Table 3, gap vs customers-per-route (the divergence driver). Same ≤5 s budget throughout.
Cust/route	2–4	5–6	9	12–14	24
Representative gap	0.4–1.6%	2.9%	2.7%	3–4.3%	8.8%

6 · Verification without disclosure: solution certificates

Every solution in Tables 1–2 is published as an explicit route list (solution_certificates.json: 123 CVRP routes, 91 VRPTW routes). Re-verifying a certificate requires only the public instance file and arithmetic: sum the arc distances under the stated convention, check each customer appears exactly once, check capacities, and replay the time windows. A referee can therefore confirm every number in this report while learning nothing about how the routes were found. We submit this as the honest template for benchmarking proprietary solvers, the same posture commercial solver vendors adopt, strengthened by certificates.

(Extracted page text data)
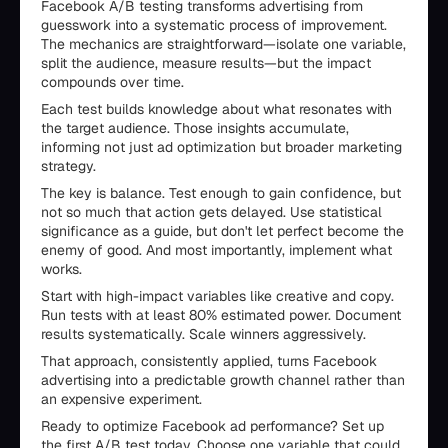
Facebook A/B testing transforms advertising from
guesswork into a systematic process of improvement.
The mechanics are straightforward—isolate one variable,
split the audience, measure results—but the impact
compounds over time.
Each test builds knowledge about what resonates with
the target audience. Those insights accumulate,
informing not just ad optimization but broader marketing
strategy.
The key is balance. Test enough to gain confidence, but
not so much that action gets delayed. Use statistical
significance as a guide, but don't let perfect become the
enemy of good. And most importantly, implement what
works.
Start with high-impact variables like creative and copy.
Run tests with at least 80% estimated power. Document
results systematically. Scale winners aggressively.
That approach, consistently applied, turns Facebook
advertising into a predictable growth channel rather than
an expensive experiment.
Ready to optimize Facebook ad performance? Set up
the first A/B test today. Choose one variable that could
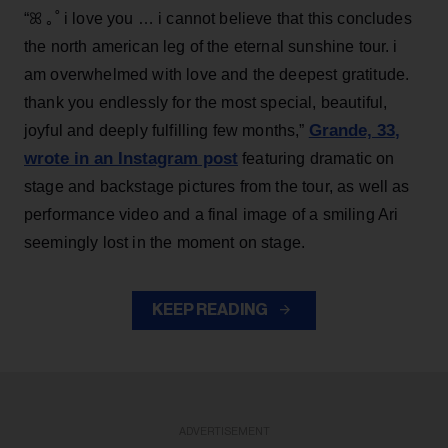
“ꕤ ｡˚ i love you … i cannot believe that this concludes
the north american leg of the eternal sunshine tour. i
am overwhelmed with love and the deepest gratitude.
thank you endlessly for the most special, beautiful,
Grande, 33
,
joyful and deeply fulfilling few months,”
wrote in an Instagram post
featuring dramatic on
stage and backstage pictures from the tour, as well as
performance video and a final image of a smiling Ari
seemingly lost in the moment on stage.
KEEP READING
ADVERTISEMENT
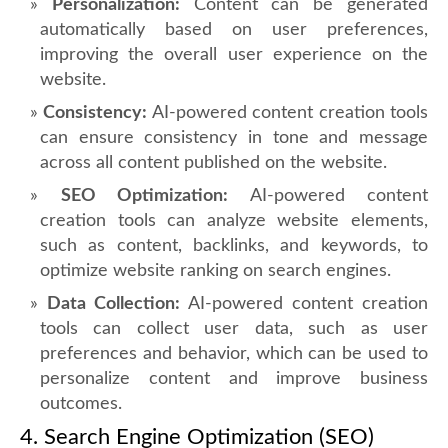
Personalization:
Content can be generated
automatically based on user preferences,
improving the overall user experience on the
website.
Consistency:
AI-powered content creation tools
can ensure consistency in tone and message
across all content published on the website.
SEO Optimization:
AI-powered content
creation tools can analyze website elements,
such as content, backlinks, and keywords, to
optimize website ranking on search engines.
Data Collection:
AI-powered content creation
tools can collect user data, such as user
preferences and behavior, which can be used to
personalize content and improve business
outcomes.
4. Search Engine Optimization (SEO)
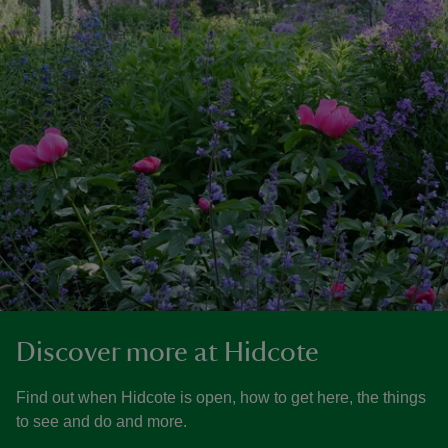
Discover more at Hidcote
Find out when Hidcote is open, how to get here, the things
to see and do and more.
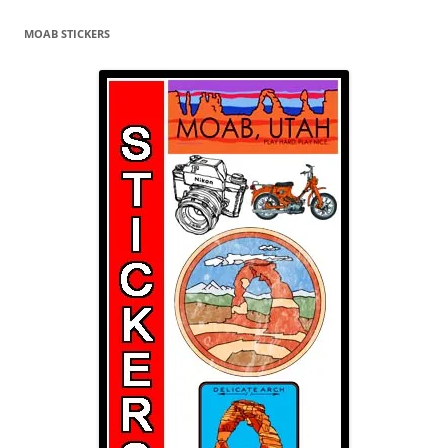
MOAB STICKERS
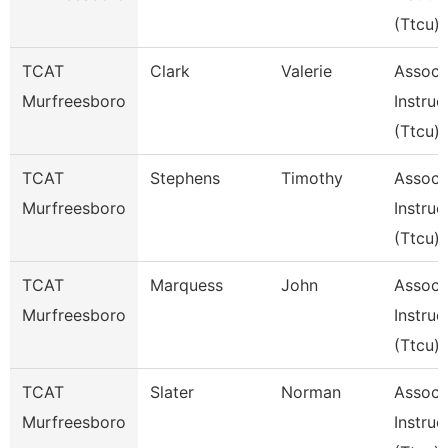
(Ttcu)
TCAT
Clark
Valerie
Assoc
Murfreesboro
Instruc
(Ttcu)
TCAT
Stephens
Timothy
Assoc
Murfreesboro
Instruc
(Ttcu)
TCAT
Marquess
John
Assoc
Murfreesboro
Instruc
(Ttcu)
TCAT
Slater
Norman
Assoc
Murfreesboro
Instruc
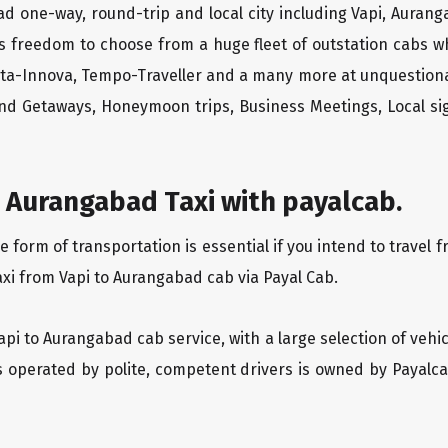
ad one-way, round-trip and local city including Vapi, Auran
rs freedom to choose from a huge fleet of outstation cabs 
yota-Innova, Tempo-Traveller and a many more at unquestionab
end Getaways, Honeymoon trips, Business Meetings, Local sig
 Aurangabad Taxi with payalcab.
orm of transportation is essential if you intend to travel f
axi from Vapi to Aurangabad cab via Payal Cab.
Vapi to Aurangabad cab service, with a large selection of vehi
is operated by polite, competent drivers is owned by Payal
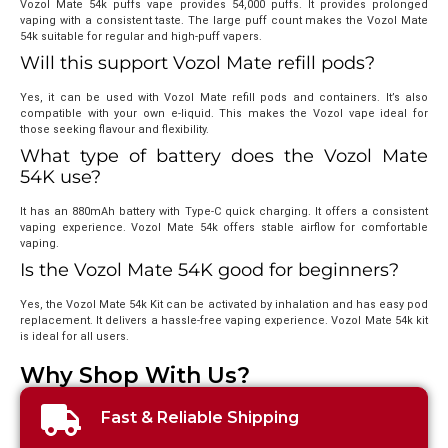
Vozol Mate 54k puffs vape provides 54,000 puffs. It provides prolonged
vaping with a consistent taste. The large puff count makes the Vozol Mate
54k suitable for regular and high-puff vapers.
Will this support Vozol Mate refill pods?
Yes, it can be used with Vozol Mate refill pods and containers. It’s also
compatible with your own e-liquid. This makes the Vozol vape ideal for
those seeking flavour and flexibility.
What type of battery does the Vozol Mate
54K use?
It has an 880mAh battery with Type-C quick charging. It offers a consistent
vaping experience. Vozol Mate 54k offers stable airflow for comfortable
vaping.
Is the Vozol Mate 54K good for beginners?
Yes, the Vozol Mate 54k Kit can be activated by inhalation and has easy pod
replacement. It delivers a hassle-free vaping experience. Vozol Mate 54k kit
is ideal for all users.
Why Shop With Us?
Fast & Reliable Shipping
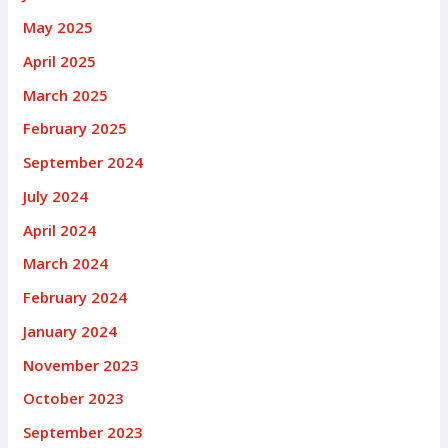
May 2025
April 2025
March 2025
February 2025
September 2024
July 2024
April 2024
March 2024
February 2024
January 2024
November 2023
October 2023
September 2023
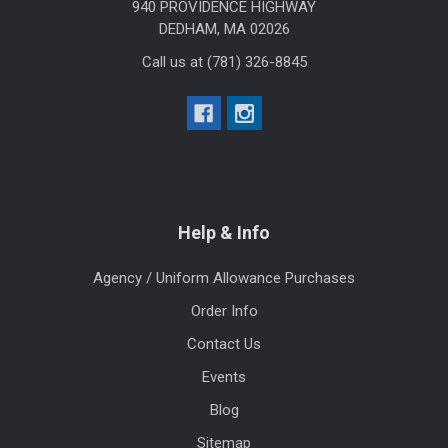
940 PROVIDENCE HIGHWAY
DEDHAM, MA 02026
Call us at (781) 326-8845
Help & Info
Agency / Uniform Allowance Purchases
Order Info
Contact Us
Events
Blog
Sitemap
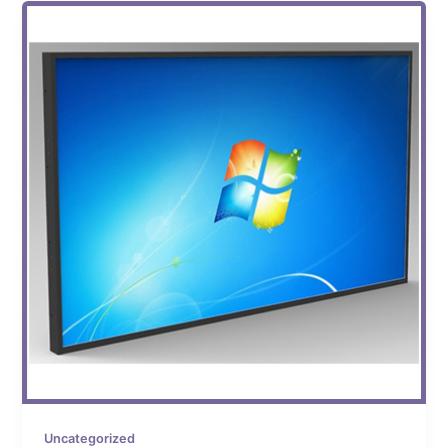
Uncategorized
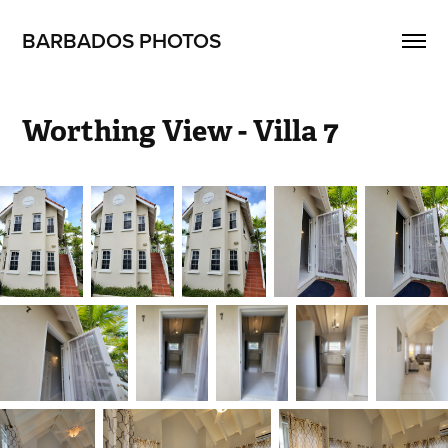
BARBADOS PHOTOS
Worthing View - Villa 7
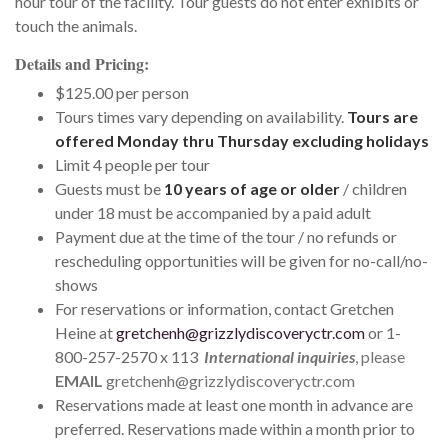
hour tour of the facility. Tour guests do not enter exhibits or
touch the animals.
Details and Pricing:
$125.00 per person
Tours times vary depending on availability.
Tours are
offered Monday thru Thursday excluding holidays
Limit 4 people per tour
Guests must be
10 years of age or older
/ children
under 18 must be accompanied by a paid adult
Payment due at the time of the tour / no refunds or
rescheduling opportunities will be given for no-call/no-
shows
For reservations or information, contact Gretchen
Heine at
gretchenh@grizzlydiscoveryctr.com
or 1-
800-257-2570 x 113
I
nternational inquiries
, please
EMAIL
gretchenh@grizzlydiscoveryctr.com
Reservations made at least one month in advance are
preferred. Reservations made within a month prior to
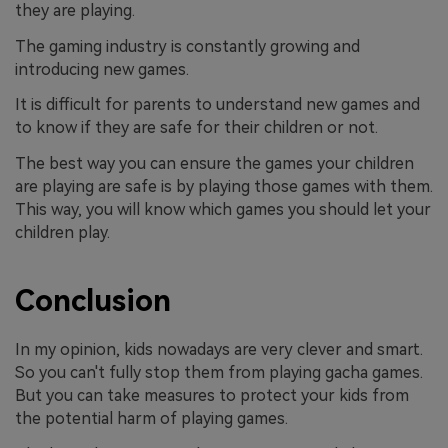
they are playing.
The gaming industry is constantly growing and
introducing new games.
It is difficult for parents to understand new games and
to know if they are safe for their children or not.
The best way you can ensure the games your children
are playing are safe is by playing those games with them.
This way, you will know which games you should let your
children play.
Conclusion
In my opinion, kids nowadays are very clever and smart.
So you can't fully stop them from playing gacha games.
But you can take measures to protect your kids from
the potential harm of playing games.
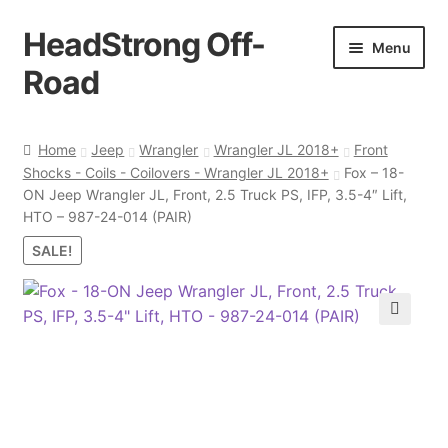
HeadStrong Off-
Skip
Skip
Menu
to
to
Road
navigation
content
Home
Home
Jeep
Wrangler
Wrangler JL 2018+
Front
Shocks - Coils - Coilovers - Wrangler JL 2018+
Fox – 18-
Cart
ON Jeep Wrangler JL, Front, 2.5 Truck PS, IFP, 3.5-4″ Lift,
HTO – 987-24-014 (PAIR)
Checkout
SALE!
Contact Us
🔍
My account
Ordering Process
Policy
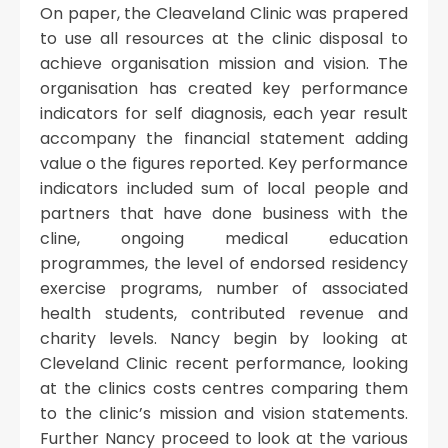
On paper, the Cleaveland Clinic was prapered
to use all resources at the clinic disposal to
achieve organisation mission and vision. The
organisation has created key performance
indicators for self diagnosis, each year result
accompany the financial statement adding
value o the figures reported. Key performance
indicators included sum of local people and
partners that have done business with the
cline, ongoing medical education
programmes, the level of endorsed residency
exercise programs, number of associated
health students, contributed revenue and
charity levels. Nancy begin by looking at
Cleveland Clinic recent performance, looking
at the clinics costs centres comparing them
to the clinic’s mission and vision statements.
Further Nancy proceed to look at the various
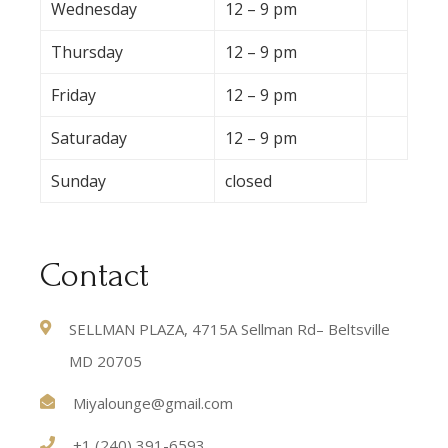
Wednesday
12 – 9 pm
Thursday
12 – 9 pm
Friday
12 – 9 pm
Saturaday
12 – 9 pm
Sunday
closed
Contact
SELLMAN PLAZA, 4715A Sellman Rd– Beltsville
MD 20705
Miyalounge@gmail.com
+1 (240) 391-6593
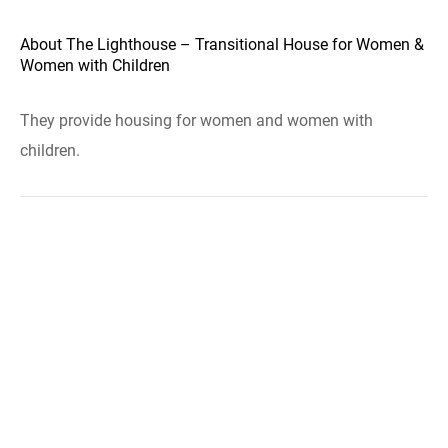
About The Lighthouse – Transitional House for Women &
Women with Children
They provide housing for women and women with
children.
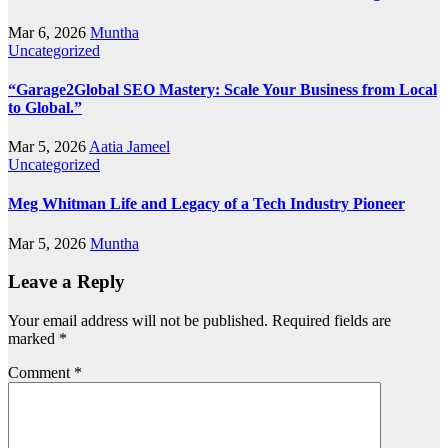
Mar 6, 2026
Muntha
Uncategorized
“Garage2Global SEO Mastery: Scale Your Business from Local
to Global.”
Mar 5, 2026
Aatia Jameel
Uncategorized
Meg Whitman Life and Legacy of a Tech Industry Pioneer
Mar 5, 2026
Muntha
Leave a Reply
Your email address will not be published.
Required fields are
marked
*
Comment
*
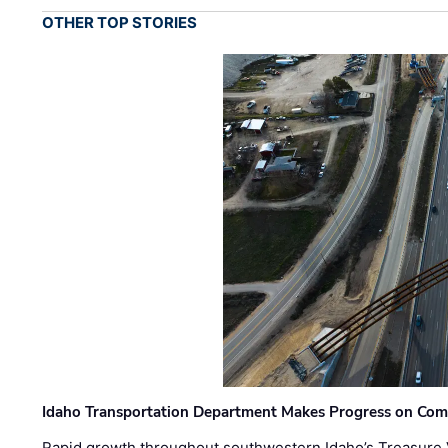
OTHER TOP STORIES
Idaho Transportation Department Makes Progress on Com
Rapid growth throughout southwestern Idaho’s Treasure V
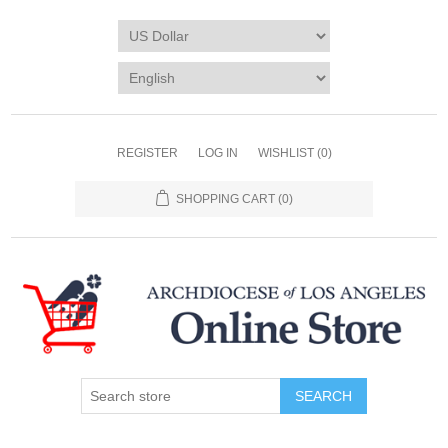
REGISTER
LOG IN
WISHLIST
(0)
SHOPPING CART
(0)
SEARCH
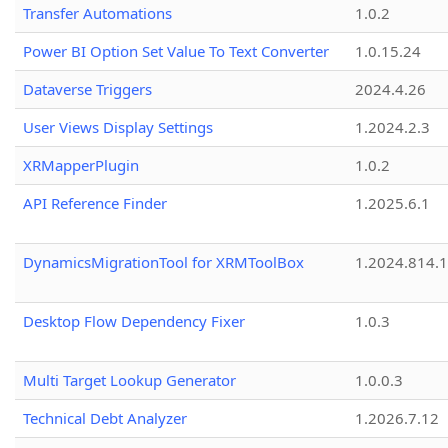
Transfer Automations
1.0.2
Power BI Option Set Value To Text Converter
1.0.15.24
Dataverse Triggers
2024.4.26
User Views Display Settings
1.2024.2.3
XRMapperPlugin
1.0.2
API Reference Finder
1.2025.6.1
DynamicsMigrationTool for XRMToolBox
1.2024.814.
Desktop Flow Dependency Fixer
1.0.3
Multi Target Lookup Generator
1.0.0.3
Technical Debt Analyzer
1.2026.7.12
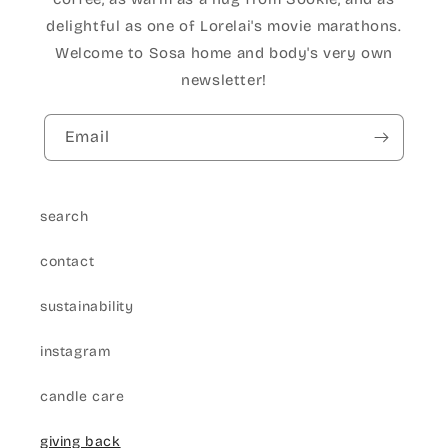
delightful as one of Lorelai's movie marathons.
Welcome to Sosa home and body's very own
newsletter!
Email
search
contact
sustainability
instagram
candle care
giving back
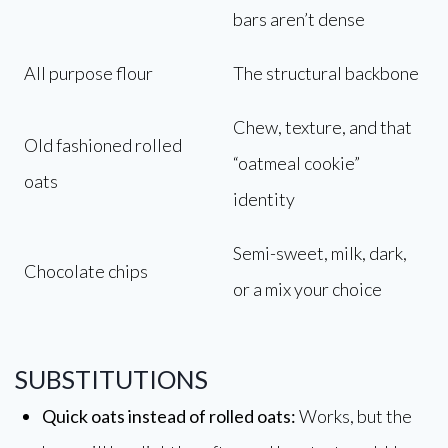
bars aren’t dense
All purpose flour
The structural backbone
Chew, texture, and that
Old fashioned rolled
“oatmeal cookie”
oats
identity
Semi-sweet, milk, dark,
Chocolate chips
or a mix your choice
SUBSTITUTIONS
Quick oats instead of rolled oats:
Works, but the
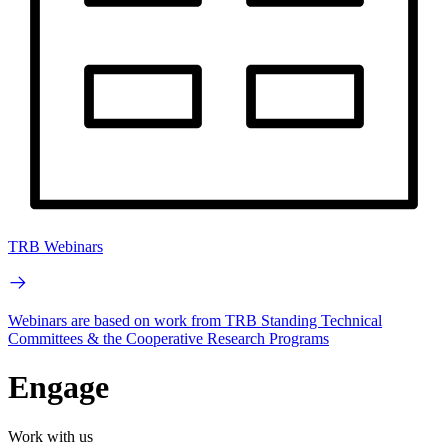
TRB Webinars
Webinars are based on work from TRB Standing Technical
Committees & the Cooperative Research Programs
Engage
Work with us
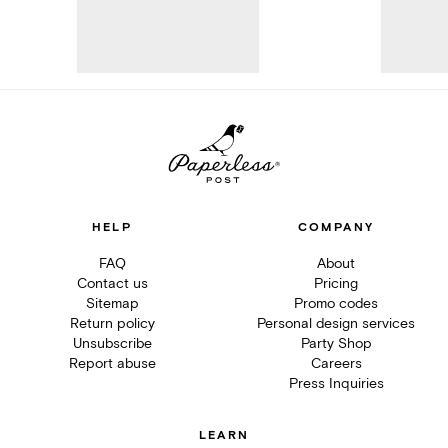
HELP
COMPANY
FAQ
About
Contact us
Pricing
Sitemap
Promo codes
Return policy
Personal design services
Unsubscribe
Party Shop
Report abuse
Careers
Press Inquiries
LEARN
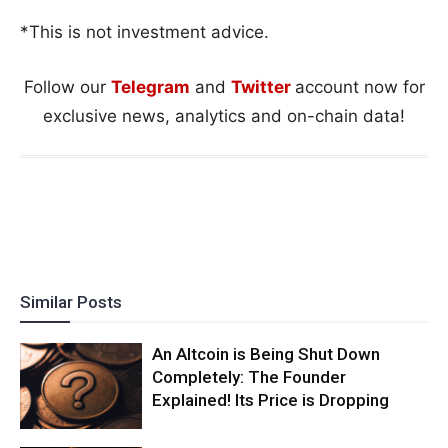
*This is not investment advice.
Follow our
Telegram
and
Twitter
account now for
exclusive news, analytics and on-chain data!
Similar Posts
An Altcoin is Being Shut Down
Completely: The Founder
Explained! Its Price is Dropping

**TO DO:** Reproduce word for word the part of the routing benchmark excerpt starting at "6 · Verification" and ending at "strengthened by certificates.".

**EXERCISE RESULT:**
6 · Verification without disclosure: solution certificates

Every solution in Tables 1–2 is published as an explicit route list (solution_certificates.json: 123 CVRP routes, 91 VRPTW routes). Re-verifying a certificate requires only the public instance file and arithmetic: sum the arc distances under the stated convention, check each customer appears exactly once, check capacities, and replay the time windows. A referee can therefore confirm every number in this report while learning nothing about how the routes were found. We submit this as the honest template for benchmarking proprietary solvers, the same posture commercial solver vendors adopt, strengthened by certificates.